#### SELECTED EXCERPT
For weeks, Liron and Naomi Golden Petrushka have been making plans for a three- to four-week trip to visit family in Israel, Liron's native land.

The Chicago computer company VP and his financial planner wife of five years are still planning to leave March 24 despite a U.S. State Department travel warning issued Feb. 25 for East Jerusalem, the West Bank and Gaza.

That warning followed the deaths of at least 30 people at a Hebron mosque that day; further violence flared last week.

"As a person who grew up there, I'm not concerned at all," said Mr. Petrushka, who made the reservations just before the mosque attack. "Most of the riots are going on in the territories, and I'm not going to be there at all."

The couple met in Israel in 1986, when she was a volunteer for the Israel Defense Forces (working in food and inventory support services) and he was an officer in charge of her area. The 27-year-olds have visited every 11/2 to two years since their marriage and this time plan to go to Tel Aviv, Jerusalem and the Sinai Peninsula to visit relatives and celebrate Passover.

But Mrs. Petrushka is more worried than her husband.

"It obviously concerns me. I'm more nervous than he is, definitely," she said. "But I've been there before when there were problems. I'm concerned, but I'm not changing plans."

Concerns like hers have prompted the Israel Ministry of Tourism to consider boosting the $3.5 million it spends annually to attract Americans (another $4 million is spent in Europe). Tourism revenue for Israel last year climbed 10% to $2.6 billion; a record 1.96 million tourists visited, up 8%.

The tourism ministry's New York office received more than 100 calls inquiring about traveler safety after the Hebron shooting, a spokesman said.

El Al Israel Airlines' 13 weekly non-stop flights out of the U.S. have been full.

#### DATASET EXTRACT
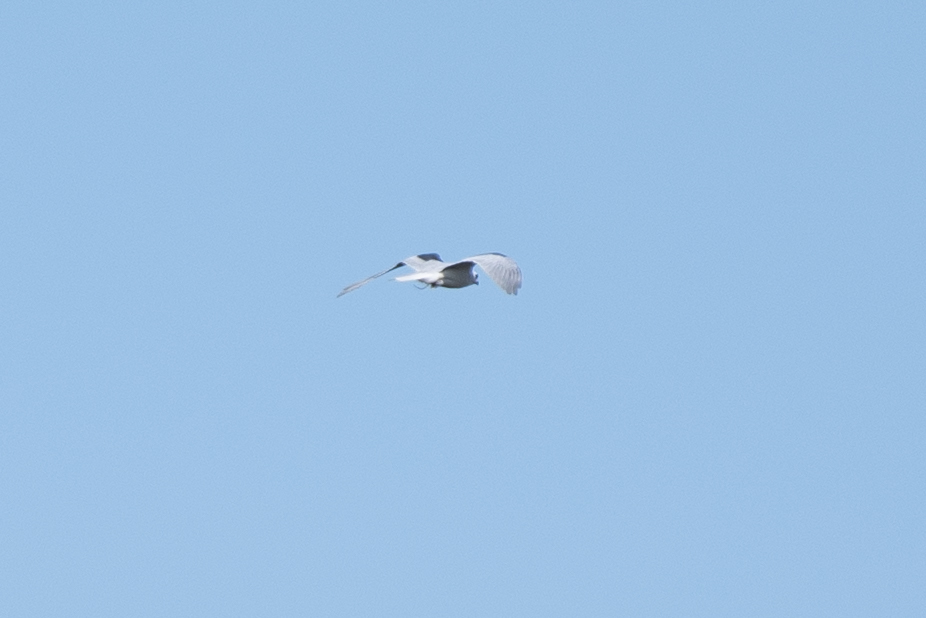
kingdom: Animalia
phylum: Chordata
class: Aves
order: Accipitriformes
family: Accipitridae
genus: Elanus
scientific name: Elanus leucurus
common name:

#### PROBLEM SET
#1 Render this sentence from the article on travel to Israel in Spanish: "But Mrs. Petrushka is more worried than her husband."
#2 Echo the passage of the article on travel to Israel between "But Mrs. Petrushka" and "a spokesman said.", inclusive.
The data can be set aside; it plays no part in what comes next.

#### FINAL ANSWERS
#1 Pero la señora Petrushka está más preocupada que su esposo.

#2
But Mrs. Petrushka is more worried than her husband.

"It obviously concerns me. I'm more nervous than he is, definitely," she said. "But I've been there before when there were problems. I'm concerned, but I'm not changing plans."

Concerns like hers have prompted the Israel Ministry of Tourism to consider boosting the $3.5 million it spends annually to attract Americans (another $4 million is spent in Europe). Tourism revenue for Israel last year climbed 10% to $2.6 billion; a record 1.96 million tourists visited, up 8%.

The tourism ministry's New York office received more than 100 calls inquiring about traveler safety after the Hebron shooting, a spokesman said.